Resnais' film – with a script by Semprún – came to my mind shortly after the fall of the USSR, in Paris, where I was invited to participate in an academic event, which would be followed by another appointment in Madrid. So I decided – out of nostalgia for the clandestinity that Semprún's script had inspired in me – to take Diego Mora's journey. It was a long and painful journey by train that, with the common railway incidents at the time, would last more than 30 hours. And a lifetime. Those hours in Perpignan, in the south of France, echo in my memory to this day, through an incandescent question: where would we go after Madrid?
Changing trains took place at the Spanish border. It was the emblematic place of the dangerous passages of Diego Mora, where suspicious travelers could disappear: some because of concrete suspicions, others as real revolutionaries. Five hours of solitary walking in that historic city of resistance, waiting for the train to Madrid, reminded me of two letters from Engels: the first to Liebknecht, the German social democratic leader – dated July 02, 1877 – through which Engels complained that the newspaper Worwärts (“Avante!”), of the German social democrats, treated the country’s political situation indifferently and “a little lightly”, imagining that the Monarchy would accelerate – without advanced republican forms – the bourgeois illegitimacy to govern.
Another letter also came to mind. This time, Engels' missive addressed to Bernstein (August 27, 1883) where he said that “among us, the first direct result of the revolution cannot and should not be, equally, “nothing different from the Bourgeois Republic”, a political and institutional space that it would be open to the left "to win over the great masses of workers to revolutionary socialism". History can repeat itself as tragedy, as comedy, but also as irony.
The present epoch does not pose the question of the bourgeois Republic, whose concrete forms are – in any case – historically realized. Nor does it raise the real possibility of the left disputing the workers for a “revolutionary socialism”. Socialism today is a regulating moral political idea, not a project that can be visualized by its forms acquired in the very womb of capitalism, as occurred in much of the last century. The important thing, therefore, in Engels' reflections, is the search for “mediations” demanded by the concrete periods of History, alien to metaphysical polarizations of the will without ties with the reality of history.
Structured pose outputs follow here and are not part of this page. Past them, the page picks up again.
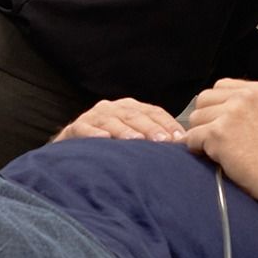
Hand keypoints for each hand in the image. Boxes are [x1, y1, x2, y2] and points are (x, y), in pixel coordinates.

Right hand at [52, 98, 186, 143]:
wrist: (73, 150)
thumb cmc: (111, 146)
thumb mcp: (134, 139)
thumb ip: (155, 141)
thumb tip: (184, 149)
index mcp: (131, 108)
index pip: (153, 112)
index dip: (167, 124)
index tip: (179, 139)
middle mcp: (113, 108)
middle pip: (135, 116)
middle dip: (150, 128)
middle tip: (163, 141)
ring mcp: (94, 117)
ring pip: (111, 121)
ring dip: (124, 130)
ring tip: (136, 140)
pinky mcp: (76, 128)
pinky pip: (84, 129)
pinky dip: (93, 133)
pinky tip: (103, 140)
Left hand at [183, 79, 257, 202]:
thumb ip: (244, 106)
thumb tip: (211, 109)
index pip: (220, 85)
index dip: (217, 106)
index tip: (223, 122)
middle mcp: (245, 97)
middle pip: (204, 99)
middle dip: (206, 119)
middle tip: (220, 138)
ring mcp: (231, 113)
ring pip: (195, 118)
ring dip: (201, 135)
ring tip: (221, 149)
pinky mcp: (218, 133)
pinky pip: (191, 138)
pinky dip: (197, 150)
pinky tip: (215, 157)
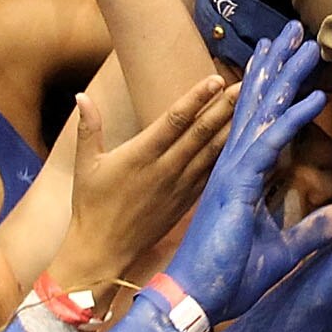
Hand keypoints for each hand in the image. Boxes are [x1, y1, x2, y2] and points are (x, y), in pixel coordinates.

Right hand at [54, 79, 235, 289]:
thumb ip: (88, 127)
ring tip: (250, 108)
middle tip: (246, 86)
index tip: (215, 80)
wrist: (104, 250)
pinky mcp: (186, 201)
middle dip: (224, 108)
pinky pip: (211, 174)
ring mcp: (179, 186)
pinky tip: (243, 144)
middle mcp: (165, 169)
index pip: (174, 120)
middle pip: (200, 133)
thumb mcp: (85, 164)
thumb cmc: (92, 206)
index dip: (196, 99)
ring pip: (211, 152)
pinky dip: (227, 158)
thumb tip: (81, 95)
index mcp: (140, 155)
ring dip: (230, 129)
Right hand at [159, 23, 327, 321]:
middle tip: (297, 30)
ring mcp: (234, 172)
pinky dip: (293, 120)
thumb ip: (312, 229)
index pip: (262, 120)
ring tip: (306, 43)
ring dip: (288, 77)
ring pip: (265, 113)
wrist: (194, 300)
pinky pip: (272, 146)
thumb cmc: (227, 277)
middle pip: (261, 104)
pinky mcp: (238, 186)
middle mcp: (236, 164)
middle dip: (279, 66)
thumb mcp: (284, 251)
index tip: (289, 57)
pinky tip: (315, 98)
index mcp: (242, 174)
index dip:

I suppose that if we replace “Monarchy” with “Fascism”, “Revolutionary Socialism” with “Republic and Democracy of 1988”, we will be able to choose to build broad movements that stimulate real struggles against this genocidal government: movements that have defense as their 'center' of life, the fight against the sanitary plague – political and moral – that we face in the country, to defend it from the darkness, denialism, fascism and necrophilia installed in Brasilia.
For this, we must not and do not want to dissolve our forces in a colorless present, but rather prepare them to lend color to the gray present. The Programmatic Front to lead the country, stitched together from now on by leftist formations, will then take its organic forms. Forms defined from a unitary program, which can only be effective with the political end of the Knight of the Plague, overthrown by a great arch of alliances in defense of life and democracy.
*Tarsus in law is a former Minister of Justice, Education and former Governor of Rio Grande do Sul. Author, among other books, of left in process (Voices).